When, at the ripe age of 18, I first laid hands on the Wall, my entire body welled up with very strong emotions. I had prepared myself with recognition and consideration of my heritage, I had explored and attached myself to the footsteps of my forefathers who had settled in the land and made pilgrimage three times a year. I learned of the yearnings that the exiled had after the destruction of the Temple and attempted to carry within my soul a remnant or shadow of the experience they must have felt, recognizing the gaping hole left when the singular place of worship -a home dedicated to God -was torn away from them.  By extension, though I never had the experience of it, the Temple has been torn from me too, as I worked to inherit the experiences of my ancestors.

But nothing could have prepared me for they intense anger, bordering on rage, that I felt when I made first contact with the stones that had become smooth from millions of people touching, kissing, crying and praying upon them. At first, I was unaware that my passion had taken the form of fury, and the shock alone took a couple minutes to overcome. It had been quite some time since I'd lost my temper, but as I stood there fuming and fostering a strong desire to yell and scream over it's topmost stones, or otherwise to kick, pound and smash whatever part of the Wall I could reach, my nebulous emotions began to make way for clear thoughts and images.

I realized that my wrath had a definite source, and the thoughts started to trickle through my mind, eventually forming a coherent stream of consciousness.

First came the recognition that walls divide and separate. They create barriers and boundaries, most often to keep things out. Next, the realization that this Wall separates the sacred from the profane, that it is a line that distinguishes what may enter and what may not. That I may go only so far -only up to this Wall -and no further. That I am held back from the Presence of the Almighty by these stones. 

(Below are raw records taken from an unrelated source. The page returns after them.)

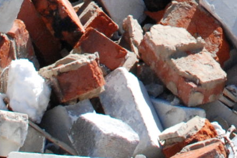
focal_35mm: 222
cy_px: -235
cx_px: 304
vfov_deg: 5.9
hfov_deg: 9.1
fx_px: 1463
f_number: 10
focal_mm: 26
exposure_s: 1/400
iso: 640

This Wall, and so much of its history, separate me from an ultimate closeness with God. Not that I believe the Wall should have been reduced to rubble, for I would not be able to freely walk into such a place. But rather, that we stopped here and went no further. So there I stood, seething -perhaps because I'd tapped into the yearning of my ancestors -over our choice to stop at the Wall and leave the divide as a monument.

While I only heard somewhat recently (in Randy Pausch's "Last Lecture" here) that the brick walls in life are there for us to show our determination, to prove how far we will go to overcome obstacles, the concept was not lost to me as a teenager. For this reason, being at the Kotel made me angry. Angry at a people who stopped by the brick wall and went no further. Angry that this Wall I cannot overcome. This left me with the strong desire to either project my voice over its boundaries, to "overcome" its holding my prayers out, or to otherwise breach its stone and thereby pour my soul to God without solid rock to muffle my words.

At that moment, seeing the many notes crammed into the cracks and crevices within the Wall, I wanted nothing more than to cram myself as far into one as I could, perhaps far enough to have some part of me -if only my words -breach the barrier between me and God. Perhaps this was the source of the first note. If I were present when the Wall was secured, I like to think I'd have reached out to Hashem with a note crammed deeply into a crevice of the Kotel.

That anger did not go away throughout my year in Israel, nor did my desire to throw my voice over the Wall. Of course none of that stopped me from returning as often as I could. A couple of inches and a wall is still less division than being halfway across the world.